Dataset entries
BEGIN

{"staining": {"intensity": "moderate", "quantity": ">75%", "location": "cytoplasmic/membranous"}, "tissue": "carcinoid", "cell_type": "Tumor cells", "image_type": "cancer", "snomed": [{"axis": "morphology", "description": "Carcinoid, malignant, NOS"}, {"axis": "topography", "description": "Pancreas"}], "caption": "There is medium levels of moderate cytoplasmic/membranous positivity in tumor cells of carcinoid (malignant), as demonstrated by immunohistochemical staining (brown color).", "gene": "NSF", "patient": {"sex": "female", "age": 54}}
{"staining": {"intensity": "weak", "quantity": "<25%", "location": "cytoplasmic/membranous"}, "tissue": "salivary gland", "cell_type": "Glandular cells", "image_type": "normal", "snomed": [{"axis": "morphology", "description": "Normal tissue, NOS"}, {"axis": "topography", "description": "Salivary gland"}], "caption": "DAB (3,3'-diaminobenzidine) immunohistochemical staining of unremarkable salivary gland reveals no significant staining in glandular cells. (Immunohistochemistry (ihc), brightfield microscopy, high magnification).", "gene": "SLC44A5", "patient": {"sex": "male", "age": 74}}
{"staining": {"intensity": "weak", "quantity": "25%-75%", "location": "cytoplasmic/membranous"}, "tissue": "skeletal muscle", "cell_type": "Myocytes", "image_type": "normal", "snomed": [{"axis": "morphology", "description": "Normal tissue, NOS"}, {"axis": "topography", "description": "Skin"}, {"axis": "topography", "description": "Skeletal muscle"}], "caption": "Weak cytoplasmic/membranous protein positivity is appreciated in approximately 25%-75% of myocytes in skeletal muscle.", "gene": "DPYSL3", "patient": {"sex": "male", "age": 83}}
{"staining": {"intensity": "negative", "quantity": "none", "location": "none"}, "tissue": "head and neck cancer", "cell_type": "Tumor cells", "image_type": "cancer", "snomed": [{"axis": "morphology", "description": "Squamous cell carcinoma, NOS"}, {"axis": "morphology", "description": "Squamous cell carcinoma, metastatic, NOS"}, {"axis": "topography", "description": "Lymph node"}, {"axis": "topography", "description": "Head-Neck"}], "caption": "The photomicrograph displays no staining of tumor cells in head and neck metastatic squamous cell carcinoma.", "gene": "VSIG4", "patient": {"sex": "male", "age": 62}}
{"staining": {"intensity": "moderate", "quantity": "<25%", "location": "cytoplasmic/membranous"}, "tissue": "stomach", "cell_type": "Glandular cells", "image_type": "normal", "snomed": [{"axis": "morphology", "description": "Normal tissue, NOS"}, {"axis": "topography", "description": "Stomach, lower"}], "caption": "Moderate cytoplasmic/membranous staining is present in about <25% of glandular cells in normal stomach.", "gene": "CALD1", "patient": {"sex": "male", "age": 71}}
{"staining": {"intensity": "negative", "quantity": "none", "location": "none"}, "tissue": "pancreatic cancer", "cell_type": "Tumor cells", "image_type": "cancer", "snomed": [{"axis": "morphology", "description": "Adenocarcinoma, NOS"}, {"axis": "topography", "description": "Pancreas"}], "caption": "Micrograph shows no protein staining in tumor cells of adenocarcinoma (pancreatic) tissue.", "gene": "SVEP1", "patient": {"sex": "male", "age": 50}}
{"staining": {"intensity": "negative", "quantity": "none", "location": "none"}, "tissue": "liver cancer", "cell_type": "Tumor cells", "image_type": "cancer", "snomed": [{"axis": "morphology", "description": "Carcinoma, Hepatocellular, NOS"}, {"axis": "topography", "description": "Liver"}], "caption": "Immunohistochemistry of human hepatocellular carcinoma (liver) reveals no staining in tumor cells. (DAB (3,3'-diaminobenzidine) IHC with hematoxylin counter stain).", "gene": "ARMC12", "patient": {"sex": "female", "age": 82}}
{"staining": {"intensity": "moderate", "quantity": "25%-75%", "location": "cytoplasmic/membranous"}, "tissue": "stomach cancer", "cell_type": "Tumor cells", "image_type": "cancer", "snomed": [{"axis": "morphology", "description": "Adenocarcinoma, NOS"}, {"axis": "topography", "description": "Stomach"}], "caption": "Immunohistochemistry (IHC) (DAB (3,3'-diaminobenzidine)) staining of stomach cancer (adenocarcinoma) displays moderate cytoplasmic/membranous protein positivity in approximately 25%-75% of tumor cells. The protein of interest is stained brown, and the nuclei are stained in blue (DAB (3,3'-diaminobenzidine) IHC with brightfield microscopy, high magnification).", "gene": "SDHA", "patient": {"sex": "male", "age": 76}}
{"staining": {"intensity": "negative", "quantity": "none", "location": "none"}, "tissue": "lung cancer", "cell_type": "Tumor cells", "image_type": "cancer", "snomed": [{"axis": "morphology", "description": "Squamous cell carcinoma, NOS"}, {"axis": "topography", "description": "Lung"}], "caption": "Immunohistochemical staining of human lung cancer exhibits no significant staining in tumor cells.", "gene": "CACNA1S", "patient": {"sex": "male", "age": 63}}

END

> _TASK TO CARRY OUT_: Every record must be written out again without any change.

> _RESPONSE BOX_:
{"staining": {"intensity": "moderate", "quantity": ">75%", "location": "cytoplasmic/membranous"}, "tissue": "carcinoid", "cell_type": "Tumor cells", "image_type": "cancer", "snomed": [{"axis": "morphology", "description": "Carcinoid, malignant, NOS"}, {"axis": "topography", "description": "Pancreas"}], "caption": "There is medium levels of moderate cytoplasmic/membranous positivity in tumor cells of carcinoid (malignant), as demonstrated by immunohistochemical staining (brown color).", "gene": "NSF", "patient": {"sex": "female", "age": 54}}
{"staining": {"intensity": "weak", "quantity": "<25%", "location": "cytoplasmic/membranous"}, "tissue": "salivary gland", "cell_type": "Glandular cells", "image_type": "normal", "snomed": [{"axis": "morphology", "description": "Normal tissue, NOS"}, {"axis": "topography", "description": "Salivary gland"}], "caption": "DAB (3,3'-diaminobenzidine) immunohistochemical staining of unremarkable salivary gland reveals no significant staining in glandular cells. (Immunohistochemistry (ihc), brightfield microscopy, high magnification).", "gene": "SLC44A5", "patient": {"sex": "male", "age": 74}}
{"staining": {"intensity": "weak", "quantity": "25%-75%", "location": "cytoplasmic/membranous"}, "tissue": "skeletal muscle", "cell_type": "Myocytes", "image_type": "normal", "snomed": [{"axis": "morphology", "description": "Normal tissue, NOS"}, {"axis": "topography", "description": "Skin"}, {"axis": "topography", "description": "Skeletal muscle"}], "caption": "Weak cytoplasmic/membranous protein positivity is appreciated in approximately 25%-75% of myocytes in skeletal muscle.", "gene": "DPYSL3", "patient": {"sex": "male", "age": 83}}
{"staining": {"intensity": "negative", "quantity": "none", "location": "none"}, "tissue": "head and neck cancer", "cell_type": "Tumor cells", "image_type": "cancer", "snomed": [{"axis": "morphology", "description": "Squamous cell carcinoma, NOS"}, {"axis": "morphology", "description": "Squamous cell carcinoma, metastatic, NOS"}, {"axis": "topography", "description": "Lymph node"}, {"axis": "topography", "description": "Head-Neck"}], "caption": "The photomicrograph displays no staining of tumor cells in head and neck metastatic squamous cell carcinoma.", "gene": "VSIG4", "patient": {"sex": "male", "age": 62}}
{"staining": {"intensity": "moderate", "quantity": "<25%", "location": "cytoplasmic/membranous"}, "tissue": "stomach", "cell_type": "Glandular cells", "image_type": "normal", "snomed": [{"axis": "morphology", "description": "Normal tissue, NOS"}, {"axis": "topography", "description": "Stomach, lower"}], "caption": "Moderate cytoplasmic/membranous staining is present in about <25% of glandular cells in normal stomach.", "gene": "CALD1", "patient": {"sex": "male", "age": 71}}
{"staining": {"intensity": "negative", "quantity": "none", "location": "none"}, "tissue": "pancreatic cancer", "cell_type": "Tumor cells", "image_type": "cancer", "snomed": [{"axis": "morphology", "description": "Adenocarcinoma, NOS"}, {"axis": "topography", "description": "Pancreas"}], "caption": "Micrograph shows no protein staining in tumor cells of adenocarcinoma (pancreatic) tissue.", "gene": "SVEP1", "patient": {"sex": "male", "age": 50}}
{"staining": {"intensity": "negative", "quantity": "none", "location": "none"}, "tissue": "liver cancer", "cell_type": "Tumor cells", "image_type": "cancer", "snomed": [{"axis": "morphology", "description": "Carcinoma, Hepatocellular, NOS"}, {"axis": "topography", "description": "Liver"}], "caption": "Immunohistochemistry of human hepatocellular carcinoma (liver) reveals no staining in tumor cells. (DAB (3,3'-diaminobenzidine) IHC with hematoxylin counter stain).", "gene": "ARMC12", "patient": {"sex": "female", "age": 82}}
{"staining": {"intensity": "moderate", "quantity": "25%-75%", "location": "cytoplasmic/membranous"}, "tissue": "stomach cancer", "cell_type": "Tumor cells", "image_type": "cancer", "snomed": [{"axis": "morphology", "description": "Adenocarcinoma, NOS"}, {"axis": "topography", "description": "Stomach"}], "caption": "Immunohistochemistry (IHC) (DAB (3,3'-diaminobenzidine)) staining of stomach cancer (adenocarcinoma) displays moderate cytoplasmic/membranous protein positivity in approximately 25%-75% of tumor cells. The protein of interest is stained brown, and the nuclei are stained in blue (DAB (3,3'-diaminobenzidine) IHC with brightfield microscopy, high magnification).", "gene": "SDHA", "patient": {"sex": "male", "age": 76}}
{"staining": {"intensity": "negative", "quantity": "none", "location": "none"}, "tissue": "lung cancer", "cell_type": "Tumor cells", "image_type": "cancer", "snomed": [{"axis": "morphology", "description": "Squamous cell carcinoma, NOS"}, {"axis": "topography", "description": "Lung"}], "caption": "Immunohistochemical staining of human lung cancer exhibits no significant staining in tumor cells.", "gene": "CACNA1S", "patient": {"sex": "male", "age": 63}}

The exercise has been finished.